Task description: When the line with "NOWIREEXTENSIONATPIN ON ;" appears below, start repeating lines exactly, and keep going through the line with "RECT 2.965000 2.105000"; add nothing outside that span.

Exercise materials:
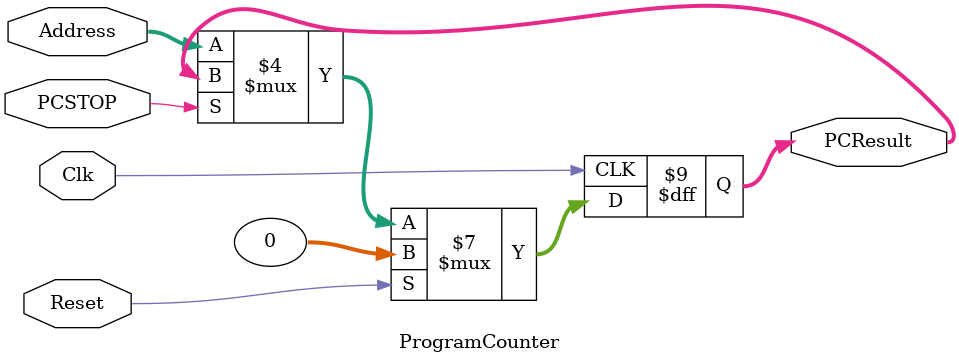
<source format=v>
`timescale 1ns / 1ps


module ProgramCounter(Address, PCResult, Reset, Clk, PCSTOP);
    input [31:0] Address;
    input Reset, Clk, PCSTOP;

    output reg [31:0] PCResult;

    always @(negedge Clk) begin
        if(Reset == 1)begin
            PCResult <= 32'b0;
        end
        else if(PCSTOP != 1)begin
            PCResult <= Address;
        end
    end

endmodule


</source>
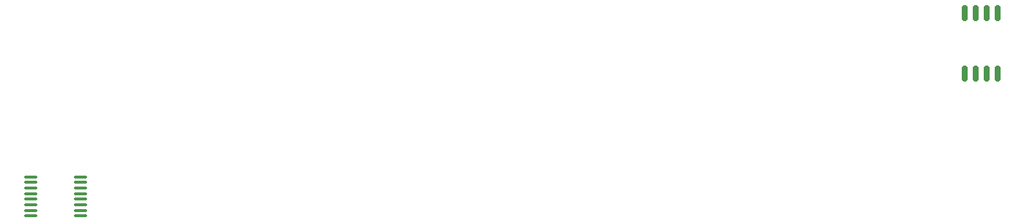
<source format=gtp>
G04 #@! TF.GenerationSoftware,KiCad,Pcbnew,(6.0.6-0)*
G04 #@! TF.CreationDate,2022-10-30T19:45:58+01:00*
G04 #@! TF.ProjectId,nevil_sbc_rev0,6e657669-6c5f-4736-9263-5f726576302e,rev?*
G04 #@! TF.SameCoordinates,Original*
G04 #@! TF.FileFunction,Paste,Top*
G04 #@! TF.FilePolarity,Positive*
%FSLAX46Y46*%
G04 Gerber Fmt 4.6, Leading zero omitted, Abs format (unit mm)*
G04 Created by KiCad (PCBNEW (6.0.6-0)) date 2022-10-30 19:45:58*
%MOMM*%
%LPD*%
G01*
G04 APERTURE LIST*
G04 Aperture macros list*
%AMRoundRect*
0 Rectangle with rounded corners*
0 $1 Rounding radius*
0 $2 $3 $4 $5 $6 $7 $8 $9 X,Y pos of 4 corners*
0 Add a 4 corners polygon primitive as box body*
4,1,4,$2,$3,$4,$5,$6,$7,$8,$9,$2,$3,0*
0 Add four circle primitives for the rounded corners*
1,1,$1+$1,$2,$3*
1,1,$1+$1,$4,$5*
1,1,$1+$1,$6,$7*
1,1,$1+$1,$8,$9*
0 Add four rect primitives between the rounded corners*
20,1,$1+$1,$2,$3,$4,$5,0*
20,1,$1+$1,$4,$5,$6,$7,0*
20,1,$1+$1,$6,$7,$8,$9,0*
20,1,$1+$1,$8,$9,$2,$3,0*%
G04 Aperture macros list end*
%ADD10RoundRect,0.150000X0.150000X-0.800000X0.150000X0.800000X-0.150000X0.800000X-0.150000X-0.800000X0*%
%ADD11RoundRect,0.100000X0.637500X0.100000X-0.637500X0.100000X-0.637500X-0.100000X0.637500X-0.100000X0*%
G04 APERTURE END LIST*
D10*
X184937400Y-37078800D03*
X186207400Y-37078800D03*
X187477400Y-37078800D03*
X188747400Y-37078800D03*
X188747400Y-30078800D03*
X187477400Y-30078800D03*
X186207400Y-30078800D03*
X184937400Y-30078800D03*
D11*
X82669300Y-53633800D03*
X82669300Y-52983800D03*
X82669300Y-52333800D03*
X82669300Y-51683800D03*
X82669300Y-51033800D03*
X82669300Y-50383800D03*
X82669300Y-49733800D03*
X82669300Y-49083800D03*
X76944300Y-49083800D03*
X76944300Y-49733800D03*
X76944300Y-50383800D03*
X76944300Y-51033800D03*
X76944300Y-51683800D03*
X76944300Y-52333800D03*
X76944300Y-52983800D03*
X76944300Y-53633800D03*
M02*

</source>
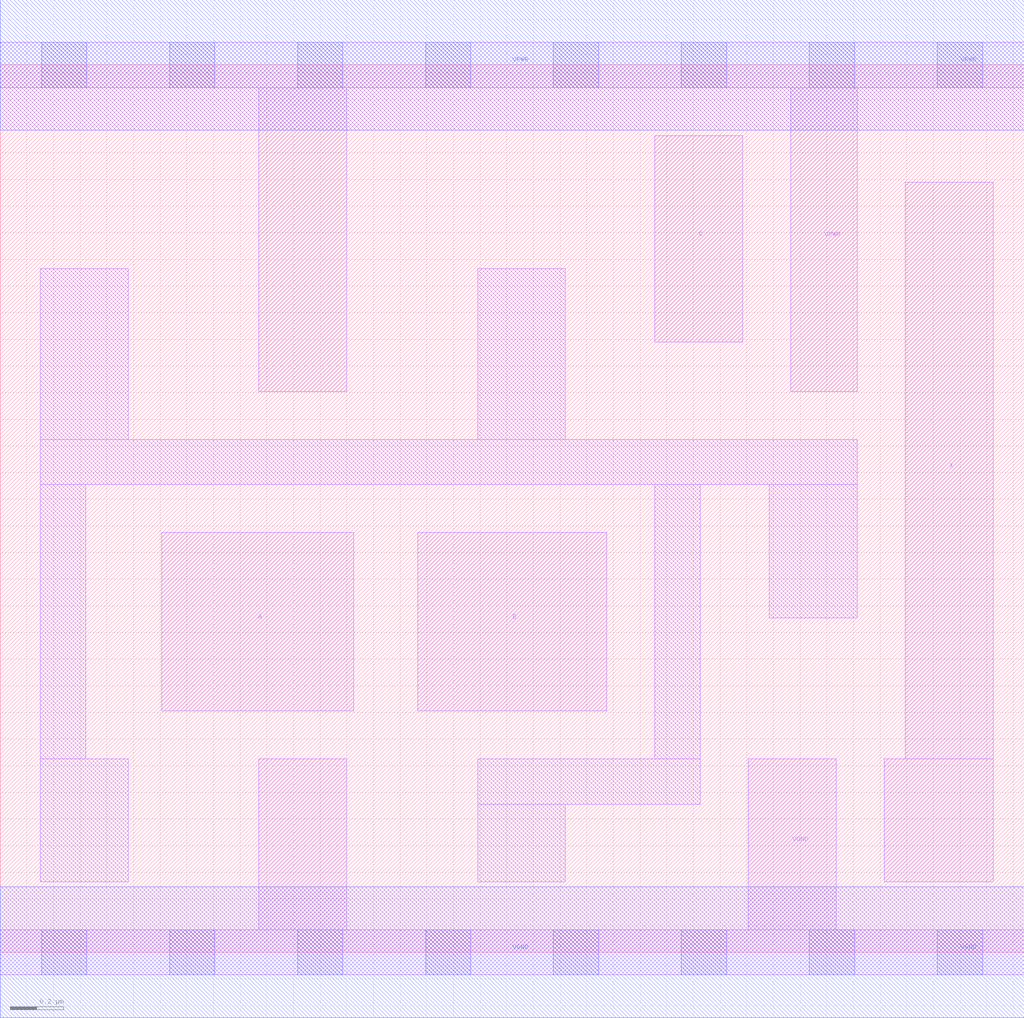
<source format=lef>
# Copyright 2020 The SkyWater PDK Authors
#
# Licensed under the Apache License, Version 2.0 (the "License");
# you may not use this file except in compliance with the License.
# You may obtain a copy of the License at
#
#     https://www.apache.org/licenses/LICENSE-2.0
#
# Unless required by applicable law or agreed to in writing, software
# distributed under the License is distributed on an "AS IS" BASIS,
# WITHOUT WARRANTIES OR CONDITIONS OF ANY KIND, either express or implied.
# See the License for the specific language governing permissions and
# limitations under the License.
#
# SPDX-License-Identifier: Apache-2.0

VERSION 5.7 ;
  NAMESCASESENSITIVE ON ;
  NOWIREEXTENSIONATPIN ON ;
  DIVIDERCHAR "/" ;
  BUSBITCHARS "[]" ;
UNITS
  DATABASE MICRONS 200 ;
END UNITS
MACRO sky130_fd_sc_lp__maj3_m
  CLASS CORE ;
  SOURCE USER ;
  FOREIGN sky130_fd_sc_lp__maj3_m ;
  ORIGIN  0.000000  0.000000 ;
  SIZE  3.840000 BY  3.330000 ;
  SYMMETRY X Y R90 ;
  SITE unit ;
  PIN A
    ANTENNAGATEAREA  0.252000 ;
    DIRECTION INPUT ;
    USE SIGNAL ;
    PORT
      LAYER li1 ;
        RECT 0.605000 0.905000 1.325000 1.575000 ;
    END
  END A
  PIN B
    ANTENNAGATEAREA  0.252000 ;
    DIRECTION INPUT ;
    USE SIGNAL ;
    PORT
      LAYER li1 ;
        RECT 1.565000 0.905000 2.275000 1.575000 ;
    END
  END B
  PIN C
    ANTENNAGATEAREA  0.252000 ;
    DIRECTION INPUT ;
    USE SIGNAL ;
    PORT
      LAYER li1 ;
        RECT 2.455000 2.290000 2.785000 3.065000 ;
    END
  END C
  PIN X
    ANTENNADIFFAREA  0.239400 ;
    DIRECTION OUTPUT ;
    USE SIGNAL ;
    PORT
      LAYER li1 ;
        RECT 3.315000 0.265000 3.725000 0.725000 ;
        RECT 3.395000 0.725000 3.725000 2.890000 ;
    END
  END X
  PIN VGND
    DIRECTION INOUT ;
    USE GROUND ;
    PORT
      LAYER li1 ;
        RECT 0.000000 -0.085000 3.840000 0.085000 ;
        RECT 0.970000  0.085000 1.300000 0.725000 ;
        RECT 2.805000  0.085000 3.135000 0.725000 ;
      LAYER mcon ;
        RECT 0.155000 -0.085000 0.325000 0.085000 ;
        RECT 0.635000 -0.085000 0.805000 0.085000 ;
        RECT 1.115000 -0.085000 1.285000 0.085000 ;
        RECT 1.595000 -0.085000 1.765000 0.085000 ;
        RECT 2.075000 -0.085000 2.245000 0.085000 ;
        RECT 2.555000 -0.085000 2.725000 0.085000 ;
        RECT 3.035000 -0.085000 3.205000 0.085000 ;
        RECT 3.515000 -0.085000 3.685000 0.085000 ;
      LAYER met1 ;
        RECT 0.000000 -0.245000 3.840000 0.245000 ;
    END
  END VGND
  PIN VPWR
    DIRECTION INOUT ;
    USE POWER ;
    PORT
      LAYER li1 ;
        RECT 0.000000 3.245000 3.840000 3.415000 ;
        RECT 0.970000 2.105000 1.300000 3.245000 ;
        RECT 2.965000 2.105000 3.215000 3.245000 ;
      LAYER mcon ;
        RECT 0.155000 3.245000 0.325000 3.415000 ;
        RECT 0.635000 3.245000 0.805000 3.415000 ;
        RECT 1.115000 3.245000 1.285000 3.415000 ;
        RECT 1.595000 3.245000 1.765000 3.415000 ;
        RECT 2.075000 3.245000 2.245000 3.415000 ;
        RECT 2.555000 3.245000 2.725000 3.415000 ;
        RECT 3.035000 3.245000 3.205000 3.415000 ;
        RECT 3.515000 3.245000 3.685000 3.415000 ;
      LAYER met1 ;
        RECT 0.000000 3.085000 3.840000 3.575000 ;
    END
  END VPWR
  OBS
    LAYER li1 ;
      RECT 0.150000 0.265000 0.480000 0.725000 ;
      RECT 0.150000 0.725000 0.320000 1.755000 ;
      RECT 0.150000 1.755000 3.215000 1.925000 ;
      RECT 0.150000 1.925000 0.480000 2.565000 ;
      RECT 1.790000 0.265000 2.120000 0.555000 ;
      RECT 1.790000 0.555000 2.625000 0.725000 ;
      RECT 1.790000 1.925000 2.120000 2.565000 ;
      RECT 2.455000 0.725000 2.625000 1.755000 ;
      RECT 2.885000 1.255000 3.215000 1.755000 ;
  END
END sky130_fd_sc_lp__maj3_m

</source>
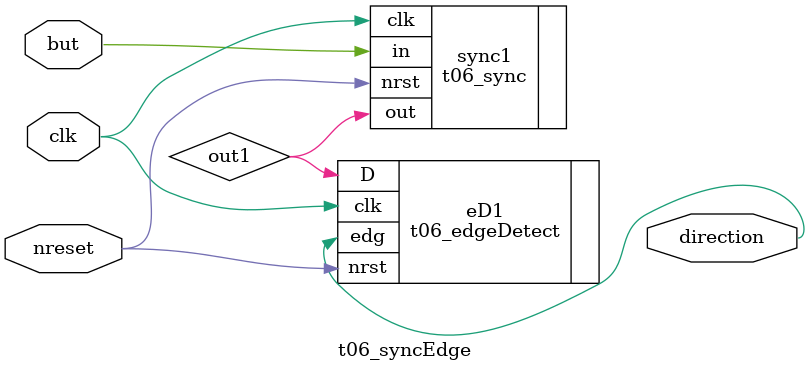
<source format=v>
module t06_syncEdge (
	clk,
	nreset,
	but,
	direction
);
	input wire clk;
	input wire nreset;
	input wire but;
	output wire direction;
	wire out1;
	t06_sync sync1(
		.in(but),
		.clk(clk),
		.nrst(nreset),
		.out(out1)
	);
	t06_edgeDetect eD1(
		.D(out1),
		.clk(clk),
		.nrst(nreset),
		.edg(direction)
	);
endmodule

</source>
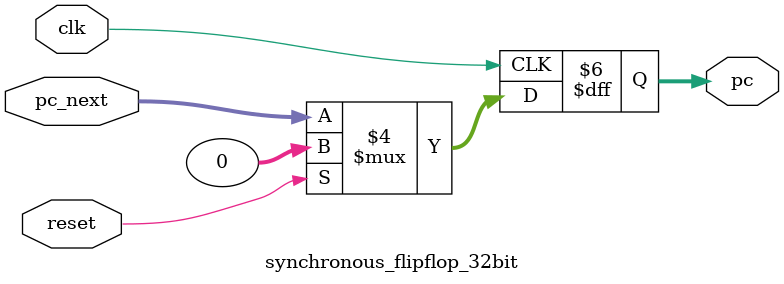
<source format=sv>
module synchronous_flipflop_32bit#(parameter N=32)
(input logic clk, input logic reset, input logic [N-1:0]pc_next, output logic [N-1:0]pc);
always @ (posedge clk)
begin
if(reset==1)
pc<=0;
else
pc<=pc_next;
end
endmodule

</source>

Completed exercise:
  NOWIREEXTENSIONATPIN ON ;
  DIVIDERCHAR "/" ;
  BUSBITCHARS "[]" ;
UNITS
  DATABASE MICRONS 200 ;
END UNITS
MACRO sky130_fd_sc_lp__maj3_m
  CLASS CORE ;
  SOURCE USER ;
  FOREIGN sky130_fd_sc_lp__maj3_m ;
  ORIGIN  0.000000  0.000000 ;
  SIZE  3.840000 BY  3.330000 ;
  SYMMETRY X Y R90 ;
  SITE unit ;
  PIN A
    ANTENNAGATEAREA  0.252000 ;
    DIRECTION INPUT ;
    USE SIGNAL ;
    PORT
      LAYER li1 ;
        RECT 0.605000 0.905000 1.325000 1.575000 ;
    END
  END A
  PIN B
    ANTENNAGATEAREA  0.252000 ;
    DIRECTION INPUT ;
    USE SIGNAL ;
    PORT
      LAYER li1 ;
        RECT 1.565000 0.905000 2.275000 1.575000 ;
    END
  END B
  PIN C
    ANTENNAGATEAREA  0.252000 ;
    DIRECTION INPUT ;
    USE SIGNAL ;
    PORT
      LAYER li1 ;
        RECT 2.455000 2.290000 2.785000 3.065000 ;
    END
  END C
  PIN X
    ANTENNADIFFAREA  0.239400 ;
    DIRECTION OUTPUT ;
    USE SIGNAL ;
    PORT
      LAYER li1 ;
        RECT 3.315000 0.265000 3.725000 0.725000 ;
        RECT 3.395000 0.725000 3.725000 2.890000 ;
    END
  END X
  PIN VGND
    DIRECTION INOUT ;
    USE GROUND ;
    PORT
      LAYER li1 ;
        RECT 0.000000 -0.085000 3.840000 0.085000 ;
        RECT 0.970000  0.085000 1.300000 0.725000 ;
        RECT 2.805000  0.085000 3.135000 0.725000 ;
      LAYER mcon ;
        RECT 0.155000 -0.085000 0.325000 0.085000 ;
        RECT 0.635000 -0.085000 0.805000 0.085000 ;
        RECT 1.115000 -0.085000 1.285000 0.085000 ;
        RECT 1.595000 -0.085000 1.765000 0.085000 ;
        RECT 2.075000 -0.085000 2.245000 0.085000 ;
        RECT 2.555000 -0.085000 2.725000 0.085000 ;
        RECT 3.035000 -0.085000 3.205000 0.085000 ;
        RECT 3.515000 -0.085000 3.685000 0.085000 ;
      LAYER met1 ;
        RECT 0.000000 -0.245000 3.840000 0.245000 ;
    END
  END VGND
  PIN VPWR
    DIRECTION INOUT ;
    USE POWER ;
    PORT
      LAYER li1 ;
        RECT 0.000000 3.245000 3.840000 3.415000 ;
        RECT 0.970000 2.105000 1.300000 3.245000 ;
        RECT 2.965000 2.105000 3.215000 3.245000 ;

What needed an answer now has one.